Multifunctional Virobot malware is not only ransomware

Virobot manages to surprise PC security experts with its numerous functions

Virobot is a multifunctional virus which can act as ransomware, a keylogger, and botnet.

Recently, security researchers discovered new ransomware-type malware called Virobot. Also known as Virobotnet, this dangerous computer virus has one surprising feature helping it to stand out from its “colleagues” and this feature is multitasking. It seems that the cyber threat can perform its hazardous activities not only as a ransomware-type virus, e.g., encrypt victims' data and make them pay the desired ransom. According to reports, malware can also work as a botnet and even a keylogger.

For the first time, the virus was spotted on the 17th of September this year. Virobot virus still seems to be under the development, but it already has features helping it to connect the infected computer system to a spam-related botnet and steal victims' keystrokes.

Main facts related to Virobot's operation as a ransomware

Taking about Virobot's functionality as ransomware, some of its components seem to be unique. This opinion was made and claimed by a security company called Trend Micro^[1]. However, the operating principle of this ransomware does not seem to have any difference from other similar threats as it uses the same techniques to perform its hazardous activity.

Once on the infected system, Virobot virus generates a unique encryption key which is kept on a remote server. The encryption code is related to the RSA cipher^[2] and can lock documents such as DOC, DOCX, TXT, PPT, PPTX, JPG, PNG, ODT, XLS, XLSX, and others. After this activity, the ransomware-type virus displays a particular ransom note which is written in the French language.

This type of message is used to announce about the secret encryption of specific victim's files and demand a particular ransom (usually Bitcoin is urged as the type of currency, but this time the virus is requesting EUR) in exchange for the decryption tool. However, malware experts find the language of the ransom message very interesting choice as the main target of this dangerous virus are US users^[3].

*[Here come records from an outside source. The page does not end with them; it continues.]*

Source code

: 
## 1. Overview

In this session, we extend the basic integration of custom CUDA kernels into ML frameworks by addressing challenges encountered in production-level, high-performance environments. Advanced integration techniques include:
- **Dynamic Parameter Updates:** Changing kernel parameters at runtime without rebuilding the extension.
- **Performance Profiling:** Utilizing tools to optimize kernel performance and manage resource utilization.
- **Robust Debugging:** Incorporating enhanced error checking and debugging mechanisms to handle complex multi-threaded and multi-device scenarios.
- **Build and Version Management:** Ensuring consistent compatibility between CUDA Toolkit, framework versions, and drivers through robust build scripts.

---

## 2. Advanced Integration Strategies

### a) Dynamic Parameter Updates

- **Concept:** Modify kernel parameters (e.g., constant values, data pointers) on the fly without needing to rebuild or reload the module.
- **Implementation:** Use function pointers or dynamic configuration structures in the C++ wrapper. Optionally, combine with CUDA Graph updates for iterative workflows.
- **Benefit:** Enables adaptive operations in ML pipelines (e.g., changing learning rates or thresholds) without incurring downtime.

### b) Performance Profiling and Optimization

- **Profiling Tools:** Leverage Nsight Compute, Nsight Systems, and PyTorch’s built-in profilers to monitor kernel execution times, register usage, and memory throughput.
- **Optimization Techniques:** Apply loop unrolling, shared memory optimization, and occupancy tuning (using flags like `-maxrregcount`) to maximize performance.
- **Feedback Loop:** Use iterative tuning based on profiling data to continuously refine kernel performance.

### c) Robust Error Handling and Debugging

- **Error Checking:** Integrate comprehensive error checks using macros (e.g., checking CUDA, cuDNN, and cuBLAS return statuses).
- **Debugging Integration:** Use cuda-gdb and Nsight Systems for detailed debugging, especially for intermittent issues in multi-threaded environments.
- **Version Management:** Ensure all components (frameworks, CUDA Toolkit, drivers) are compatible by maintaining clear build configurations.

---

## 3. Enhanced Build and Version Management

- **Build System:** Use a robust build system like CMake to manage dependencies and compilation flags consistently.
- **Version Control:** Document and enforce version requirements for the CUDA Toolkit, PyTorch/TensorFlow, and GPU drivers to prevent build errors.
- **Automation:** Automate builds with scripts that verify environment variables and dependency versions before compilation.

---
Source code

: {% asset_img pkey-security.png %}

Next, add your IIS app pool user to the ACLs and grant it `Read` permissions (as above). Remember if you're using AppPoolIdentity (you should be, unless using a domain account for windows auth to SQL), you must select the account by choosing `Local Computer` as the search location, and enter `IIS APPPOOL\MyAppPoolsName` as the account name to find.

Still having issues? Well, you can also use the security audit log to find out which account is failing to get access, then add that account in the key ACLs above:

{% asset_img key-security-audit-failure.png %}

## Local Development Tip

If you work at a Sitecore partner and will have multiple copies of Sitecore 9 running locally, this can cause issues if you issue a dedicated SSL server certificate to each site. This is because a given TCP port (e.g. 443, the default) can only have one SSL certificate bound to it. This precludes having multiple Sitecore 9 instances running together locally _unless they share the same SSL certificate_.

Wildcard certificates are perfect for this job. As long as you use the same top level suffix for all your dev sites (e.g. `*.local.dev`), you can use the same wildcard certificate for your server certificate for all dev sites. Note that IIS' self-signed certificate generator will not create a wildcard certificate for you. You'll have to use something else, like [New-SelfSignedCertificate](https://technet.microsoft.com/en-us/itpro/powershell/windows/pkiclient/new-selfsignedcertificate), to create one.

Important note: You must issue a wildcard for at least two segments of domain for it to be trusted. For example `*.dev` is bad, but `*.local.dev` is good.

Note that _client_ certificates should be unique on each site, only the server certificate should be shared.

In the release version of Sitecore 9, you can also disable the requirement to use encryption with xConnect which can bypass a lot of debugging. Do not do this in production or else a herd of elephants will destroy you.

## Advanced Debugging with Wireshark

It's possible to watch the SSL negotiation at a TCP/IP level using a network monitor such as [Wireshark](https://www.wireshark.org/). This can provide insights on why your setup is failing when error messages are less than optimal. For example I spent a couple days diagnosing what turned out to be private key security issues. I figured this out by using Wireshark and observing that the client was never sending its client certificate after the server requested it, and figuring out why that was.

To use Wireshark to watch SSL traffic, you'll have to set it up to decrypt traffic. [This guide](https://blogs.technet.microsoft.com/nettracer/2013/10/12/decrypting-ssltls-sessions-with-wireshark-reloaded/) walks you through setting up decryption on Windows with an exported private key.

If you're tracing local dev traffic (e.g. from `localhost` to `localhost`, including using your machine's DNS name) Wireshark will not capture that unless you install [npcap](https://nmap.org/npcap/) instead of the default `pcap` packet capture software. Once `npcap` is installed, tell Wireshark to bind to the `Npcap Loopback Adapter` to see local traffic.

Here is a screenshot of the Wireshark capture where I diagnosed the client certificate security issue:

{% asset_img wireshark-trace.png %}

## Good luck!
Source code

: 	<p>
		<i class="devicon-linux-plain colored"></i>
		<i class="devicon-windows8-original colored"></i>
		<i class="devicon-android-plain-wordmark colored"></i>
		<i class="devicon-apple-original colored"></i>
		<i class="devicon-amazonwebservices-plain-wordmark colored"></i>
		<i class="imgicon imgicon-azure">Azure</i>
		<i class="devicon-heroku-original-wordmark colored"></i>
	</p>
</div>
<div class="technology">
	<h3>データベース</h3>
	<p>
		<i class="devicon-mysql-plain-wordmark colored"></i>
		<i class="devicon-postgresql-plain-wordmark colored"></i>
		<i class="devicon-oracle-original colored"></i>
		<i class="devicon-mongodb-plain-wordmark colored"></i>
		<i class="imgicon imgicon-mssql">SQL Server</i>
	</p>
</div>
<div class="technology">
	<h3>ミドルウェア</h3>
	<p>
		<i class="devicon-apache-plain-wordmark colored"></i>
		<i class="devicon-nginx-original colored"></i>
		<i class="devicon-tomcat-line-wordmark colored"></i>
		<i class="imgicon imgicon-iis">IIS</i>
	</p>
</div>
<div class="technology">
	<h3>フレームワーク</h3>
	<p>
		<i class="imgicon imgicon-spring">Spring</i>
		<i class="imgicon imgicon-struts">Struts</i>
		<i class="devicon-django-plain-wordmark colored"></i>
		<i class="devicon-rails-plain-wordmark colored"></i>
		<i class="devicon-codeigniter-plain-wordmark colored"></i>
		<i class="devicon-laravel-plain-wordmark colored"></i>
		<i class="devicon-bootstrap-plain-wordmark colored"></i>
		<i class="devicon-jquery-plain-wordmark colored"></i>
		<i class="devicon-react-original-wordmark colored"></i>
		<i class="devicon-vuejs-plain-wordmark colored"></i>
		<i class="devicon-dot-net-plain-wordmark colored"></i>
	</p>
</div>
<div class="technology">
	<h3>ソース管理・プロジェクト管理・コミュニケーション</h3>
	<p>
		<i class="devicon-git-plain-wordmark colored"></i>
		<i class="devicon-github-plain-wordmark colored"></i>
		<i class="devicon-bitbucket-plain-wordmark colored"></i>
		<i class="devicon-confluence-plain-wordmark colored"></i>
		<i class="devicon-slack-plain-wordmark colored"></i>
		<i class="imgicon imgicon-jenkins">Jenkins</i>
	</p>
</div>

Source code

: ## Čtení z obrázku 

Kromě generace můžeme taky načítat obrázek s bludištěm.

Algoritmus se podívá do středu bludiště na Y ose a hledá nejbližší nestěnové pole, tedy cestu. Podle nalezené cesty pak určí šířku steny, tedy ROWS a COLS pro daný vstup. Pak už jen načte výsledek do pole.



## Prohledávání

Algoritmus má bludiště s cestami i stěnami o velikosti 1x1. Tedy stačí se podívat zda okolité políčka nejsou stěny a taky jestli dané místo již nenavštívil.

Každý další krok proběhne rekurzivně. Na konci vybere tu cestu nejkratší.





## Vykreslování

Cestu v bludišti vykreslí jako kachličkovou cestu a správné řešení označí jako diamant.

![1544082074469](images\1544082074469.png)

Virobot's French connection seems to hail from PyLocky

Experts have also found some similarities between Virobot and PyLocky ransomware^[4] which also involved a French connection and was discovered in the past month. This dangerous PyLocky virus was created as an imitation of Locky ransomware which was spreading its activity very widely and targeting people living in France. However, Virobot and PyLocky are not related to each other as experts have discovered lately.

The botnet function is strongly developed

Taking about other Virobot's functions, as we have already warned you, it can work as a keylogger and botnet. The keylogger function, according to Trend Micro, was found rather simplistic. However, the botnet function seemed to be way more effective than the keylogger one.

This module allows Virobot to download some dangerous malware from the ransomware's C&C server^[5] and secretly launch it on the infected computer system. Moreover, this function can work as a spam module also. According to malware researchers from Trend Micro, Virobot spreads malicious copies of itself through its C&C server:

The botnet capability is evidenced by its use of an infected machine’s Microsoft Outlook to send spam emails to the user’s contact list. Viro botnet will send a copy of itself or a malicious file downloaded from its C&C server.

Some good news is that the Virobot's server was taken down and the ransomware function of this dangerous cyber threat is useless as it is no longer possible to successfully encrypt files on the infected computer. If Virobot malware infects new victims' computers, it will no longer be able to make attempts against the documents that are stored on the affected PCs.

However, Virobot is not the only one which uses multitasking. There are other similar cyber threats that also include more than one module in its operating principle, for example, LokiBot or XBash. IT experts are making guesses that such “all included” viruses are going to rise again in the nearest future.